* Task data:
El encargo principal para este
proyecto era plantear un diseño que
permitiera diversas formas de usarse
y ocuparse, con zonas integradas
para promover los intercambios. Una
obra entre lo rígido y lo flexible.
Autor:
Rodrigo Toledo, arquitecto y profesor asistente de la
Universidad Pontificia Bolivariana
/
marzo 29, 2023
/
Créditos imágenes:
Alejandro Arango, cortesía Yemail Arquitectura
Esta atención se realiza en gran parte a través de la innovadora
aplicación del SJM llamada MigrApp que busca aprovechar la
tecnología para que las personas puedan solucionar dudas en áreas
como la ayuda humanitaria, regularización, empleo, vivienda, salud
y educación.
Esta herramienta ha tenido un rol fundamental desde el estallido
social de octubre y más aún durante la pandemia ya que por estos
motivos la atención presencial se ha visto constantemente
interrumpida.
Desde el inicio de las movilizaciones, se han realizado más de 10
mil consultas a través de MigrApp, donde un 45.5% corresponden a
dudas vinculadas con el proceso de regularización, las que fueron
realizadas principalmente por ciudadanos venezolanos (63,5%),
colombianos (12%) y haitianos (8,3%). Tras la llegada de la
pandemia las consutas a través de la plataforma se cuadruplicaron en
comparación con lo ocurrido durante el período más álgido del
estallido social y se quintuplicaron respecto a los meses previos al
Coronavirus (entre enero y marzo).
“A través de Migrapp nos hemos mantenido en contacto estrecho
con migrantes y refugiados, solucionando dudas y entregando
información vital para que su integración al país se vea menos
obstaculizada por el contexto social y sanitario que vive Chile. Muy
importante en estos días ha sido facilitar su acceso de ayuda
...
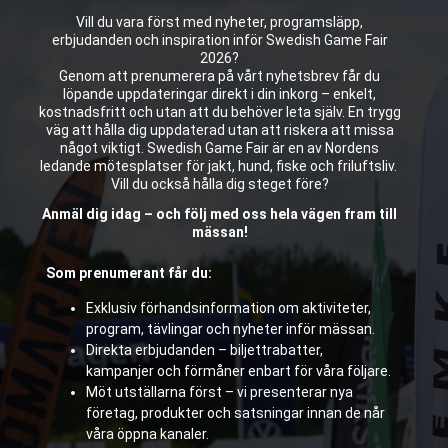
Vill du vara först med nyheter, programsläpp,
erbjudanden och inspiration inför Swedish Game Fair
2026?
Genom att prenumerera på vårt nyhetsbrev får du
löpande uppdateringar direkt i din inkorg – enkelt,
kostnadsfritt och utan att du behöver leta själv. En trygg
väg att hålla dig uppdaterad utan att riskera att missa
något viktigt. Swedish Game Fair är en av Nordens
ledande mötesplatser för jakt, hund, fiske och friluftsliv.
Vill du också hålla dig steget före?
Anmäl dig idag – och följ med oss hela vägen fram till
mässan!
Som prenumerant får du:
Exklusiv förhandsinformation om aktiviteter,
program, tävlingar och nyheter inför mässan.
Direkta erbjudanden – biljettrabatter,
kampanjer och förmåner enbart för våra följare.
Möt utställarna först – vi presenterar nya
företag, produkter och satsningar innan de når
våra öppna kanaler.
* * *
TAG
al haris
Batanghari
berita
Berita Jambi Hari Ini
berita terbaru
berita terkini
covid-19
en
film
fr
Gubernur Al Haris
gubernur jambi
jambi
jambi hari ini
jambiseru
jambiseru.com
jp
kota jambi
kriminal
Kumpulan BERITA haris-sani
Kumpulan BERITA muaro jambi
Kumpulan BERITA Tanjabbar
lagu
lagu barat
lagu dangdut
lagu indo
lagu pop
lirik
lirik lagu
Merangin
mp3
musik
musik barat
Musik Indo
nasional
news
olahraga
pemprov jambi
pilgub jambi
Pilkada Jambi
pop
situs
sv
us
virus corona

* Task to carry out:
Where does the word "hålla" appear in the material above? Copy every line that holds it.

* Written solution:
väg att hålla dig uppdaterad utan att riskera att missa
Vill du också hålla dig steget före?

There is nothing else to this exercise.